A B3 S.A. teve uma receita de R$ 131 milhões com os seus produtos de criptomoedas, que são os contratos de futuros de Bitcoin, Ethereum e Solana. A bolsa de valores brasileira divulgou na sexta-feira (27) os resultados do quarto trimestre de 2025 e os dados gerais de todo o desempenho financeiro do ano passado.
No segmento de Derivativos, o volume médio diário negociado (ADV) totalizou 10,7 milhões de contratos, uma queda de 6,8% em relação ao mesmo trimestre do ano passado. A B3 aponta que a retração ocorreu por conta dos menores volumes de derivativos de criptoativos e câmbio.
Quando se analisa a métrica de Receita por Contrato (RPC), é possível ver a importância que o setor cripto já tem para a bolsa de valores: mesmo com a redução no volume negociado, a RPC avançou 0,3%, impulsionada principalmente pelos contratos de juros e de criptoativos.
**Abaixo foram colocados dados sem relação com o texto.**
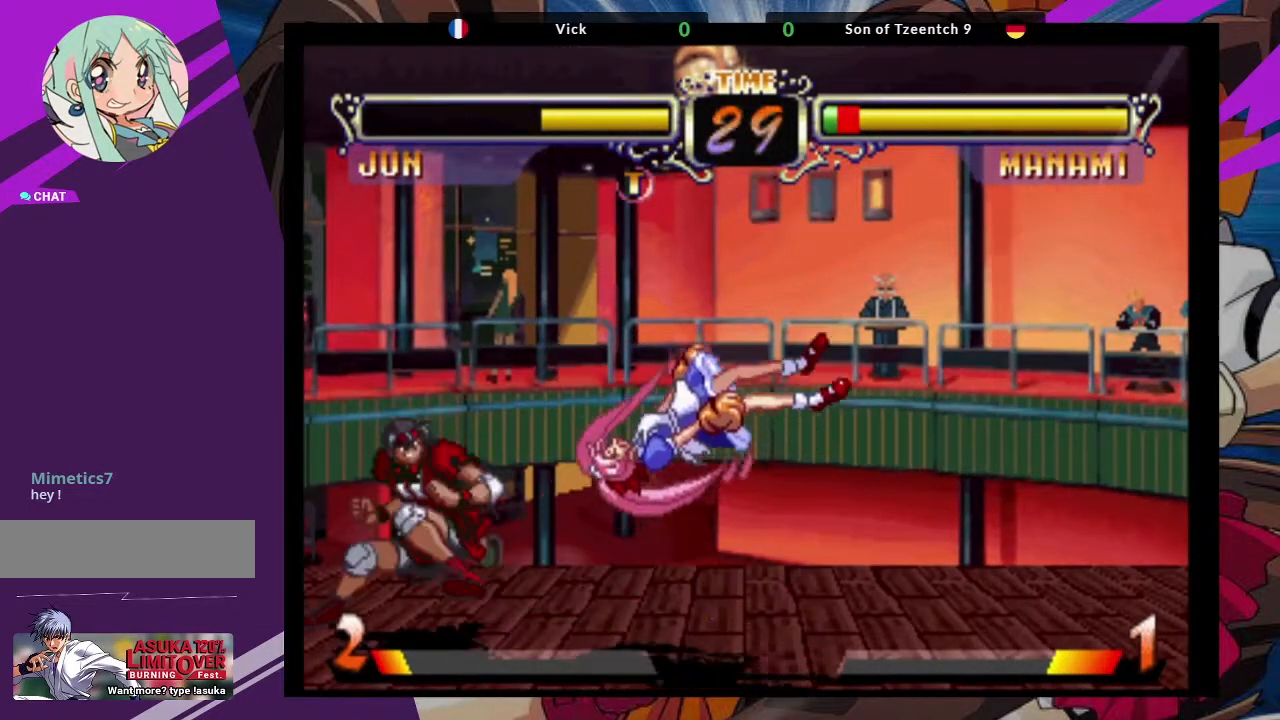
{"dt_ms": 500, "buttons": [], "left_stick": "right", "events": [[67, "CIRCLE", "down"], [100, "CIRCLE", "up"], [117, "left_stick", "down-right"], [233, "left_stick", "up"], [267, "TRIANGLE", "down"], [283, "left_stick", "right"], [383, "TRIANGLE", "up"]]}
Isso indica que, apesar de menos negócios fechados, cada contrato passou a gerar mais receita para a bolsa, refletindo maior sofisticação, estruturação e valor agregado nas operações envolvendo ativos digitais.
A receita com criptomoedas da bolsa no último trimestre de 2025 foi de R$ 24 milhões. Isso é uma queda muito grande comparada com o primeiro trimestre do ano passado, quando o montante ficou em R$ 47 milhões.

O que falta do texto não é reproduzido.